● **Extract to read**:

Family space For many of us, cars are a space for the family, even a modern “family womb”. The car is where today’s modern family spends many hours, while driving to holidays, or on weekend outings, or even on daily commutes. The features that cater to this need are space for the family, adequate storage for luggage, good music system, and so on, quite different from the technology that appeal to auto-geeks.

Self-respect For consumers who are wealthy but harbour deep insecurities or low self-esteem, owning a grand car often provides the “self-respect” they hanker for. Highly respected brands, such as BMW or Mercedes-Benz, provide an external prop to such consumers’ self-esteem, though we could argue that this is, at best, a superficial form of emotive support.

Thrill of speed So many men would like to be Formula-1 speedtrack drivers, and experience the thrill that humans obtain from great speed. Fast cars – and, aspirationally, brands such as Ferrari which are associated with Formula-1 – cater to this need brilliantly. How many of us can resist the temptation to put our foot hard and firm on the accelerator, when an empty highway looms in front of us?

Chick magnet A fancy car is an excellent way to impress a girl (or so think the boys). Many young men own and drive cars of various shapes and sizes for this very reason. Since the mating game is such an important part of life, this is a need that gets expressed quite often, and car brands can tap into it both explicitly and subliminally. Here is a man’s line that sums up this aspiration: “Can I drop you home in my Porsche tonight?”

Freedom For so many consumers, the key benefit of owning a car is freedom. With a car at their disposal, they are free to travel with ease, shop with ease, and complete errands quickly. The car is also an escape from the confines of the house into the beautiful vast terrains of nature and the world.

● **Supplied information**:

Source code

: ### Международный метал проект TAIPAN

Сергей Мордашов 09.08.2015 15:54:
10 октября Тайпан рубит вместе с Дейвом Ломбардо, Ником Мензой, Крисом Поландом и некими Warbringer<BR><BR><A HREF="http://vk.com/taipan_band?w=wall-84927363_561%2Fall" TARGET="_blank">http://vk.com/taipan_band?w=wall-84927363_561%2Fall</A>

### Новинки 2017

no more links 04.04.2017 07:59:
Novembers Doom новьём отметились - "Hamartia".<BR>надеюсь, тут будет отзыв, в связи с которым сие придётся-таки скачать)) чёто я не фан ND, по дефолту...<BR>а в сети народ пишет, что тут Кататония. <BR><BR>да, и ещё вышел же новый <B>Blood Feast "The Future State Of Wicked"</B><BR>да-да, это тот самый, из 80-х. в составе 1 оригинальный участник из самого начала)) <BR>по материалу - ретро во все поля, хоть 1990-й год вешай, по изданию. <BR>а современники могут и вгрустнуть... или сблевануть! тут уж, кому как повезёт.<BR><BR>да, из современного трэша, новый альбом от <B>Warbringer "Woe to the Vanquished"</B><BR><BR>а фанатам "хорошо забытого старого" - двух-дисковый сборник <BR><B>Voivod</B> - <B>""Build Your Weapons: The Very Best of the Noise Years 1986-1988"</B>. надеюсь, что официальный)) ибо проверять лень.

● **Exercise details**:
In the text about reasons for owning a car, which two brands are named as propping up the self-esteem of insecure wealthy consumers? The records aren't needed for this task.

● **Solution to the exercise**:
BMW and Mercedes-Benz.